Until recently, marked notably by the multiple successes by SpaceX, many spacecraft have been one-and-done use cases. The longest-serving spacecraft in history, the space shuttle Discovery, only flew a few dozen times before it was retired in 2011.
Scientists at Texas A&M University’s Department of Aerospace Engineering are working to develop and test a 3D-printed material that aims to make spacecraft reusable and space travel greener in partnership with Canopy Aerospace.
Read more: [https://www.newsweek.com/sweating-spacecraft-may-key-greener-space-travel-2066418](https://www.newsweek.com/sweating-spacecraft-may-key-greener-space-travel-2066418)
Weird way to say they’re in the early stages of testing active gas cooling of spacecraft structures during hypersonic reentry. Frankly, not a bad idea, but because it is an active safety system and not a passive one, I wouldn’t expect to see this entirely replace ablative heat tiles anytime soon. When the risk of your system failing is hull loss, you need redundancy to guarantee safety and reliability.
The space shuttles heat shield was made out of Carbon carbon and silica and could be reused.
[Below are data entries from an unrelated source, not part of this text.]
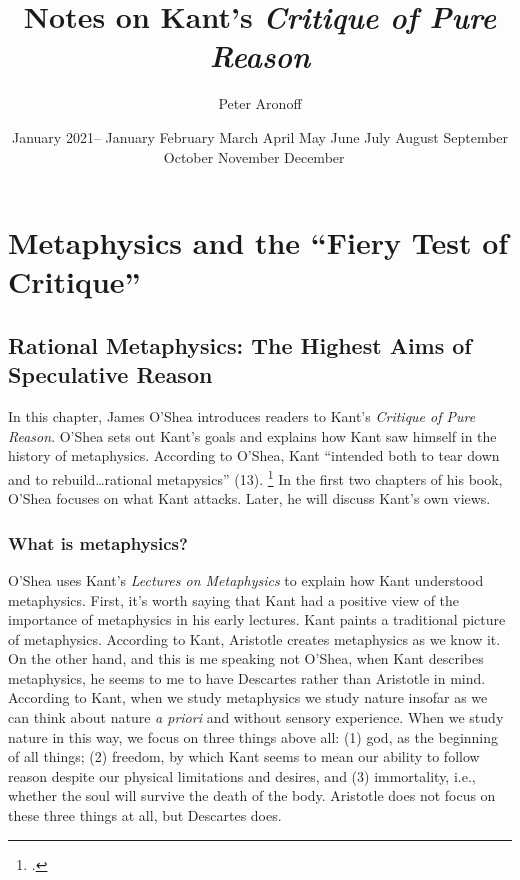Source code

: \documentclass[12pt,letterpaper]{article}
\newcommand{\MONTH}{%
  \ifcase\the\month
  \or January%
  \or February%
  \or March%
  \or April%
  \or May%
  \or June%
  \or July%
  \or August%
  \or September%
  \or October%
  \or November%
  \or December%
  \fi}
\begin{document}
\begin{titlepage}
\title{Notes on Kant's \textit{Critique of Pure Reason}}
\author{Peter Aronoff}
\date{January 2021--\MONTH\ \the\year}
\maketitle
\thispagestyle{empty}
\end{titlepage}

\pagestyle{notes}

\section*{Metaphysics and the ``Fiery Test of Critique''}



\subsection*{Rational Metaphysics: The Highest Aims of Speculative Reason}

In this chapter, James O'Shea introduces readers to Kant's \textit{Critique of Pure Reason}.
O'Shea sets out Kant's goals and explains how Kant saw himself in the history of metaphysics.
According to O'Shea, Kant ``intended both to tear down and to rebuild\ldots rational metapysics'' (13).%
\footcite[Unless I say otherwise, all references to O'Shea come from][]{kants-critique-pure-reason-oshea-2014}
In the first two chapters of his book, O'Shea focuses on what Kant attacks.
Later, he will discuss Kant's own views.

\subsubsection*{What is metaphysics?}

O'Shea uses Kant's \textit{Lectures on Metaphysics} to explain how Kant understood metaphysics.
First, it's worth saying that Kant had a positive view of the importance of metaphysics in his early lectures.
Kant paints a traditional picture of metaphysics.
According to Kant, Aristotle creates metaphysics as we know it.
On the other hand, and this is me speaking not O'Shea, when Kant describes metaphysics, he seems to me to have Descartes rather than Aristotle in mind.
According to Kant, when we study metaphysics we study nature insofar as we can think about nature \textit{a priori} and without sensory experience.
When we study nature in this way, we focus on three things above all: (1) god, as the beginning of all things; (2) freedom, by which Kant seems to mean our ability to follow reason despite our physical limitations and desires, and (3) immortality, i.e., whether the soul will survive the death of the body.
Aristotle does not focus on these three things at all, but Descartes does.
\end{document}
So its more then possible to make heat shields reusable
Active cooling is already being explored by SpaceX and Stoke, including transpiration cooling (and similar) as described in the article. Blue Origin may even get in on it when they get around to their reusable upper stage. So the ending line about hoping to see it come into play by the end of one of the author’s lifetimes sounds a bit pessimistic. Unless active cooling is prohibitively difficult, it should see use well before the end of the decade.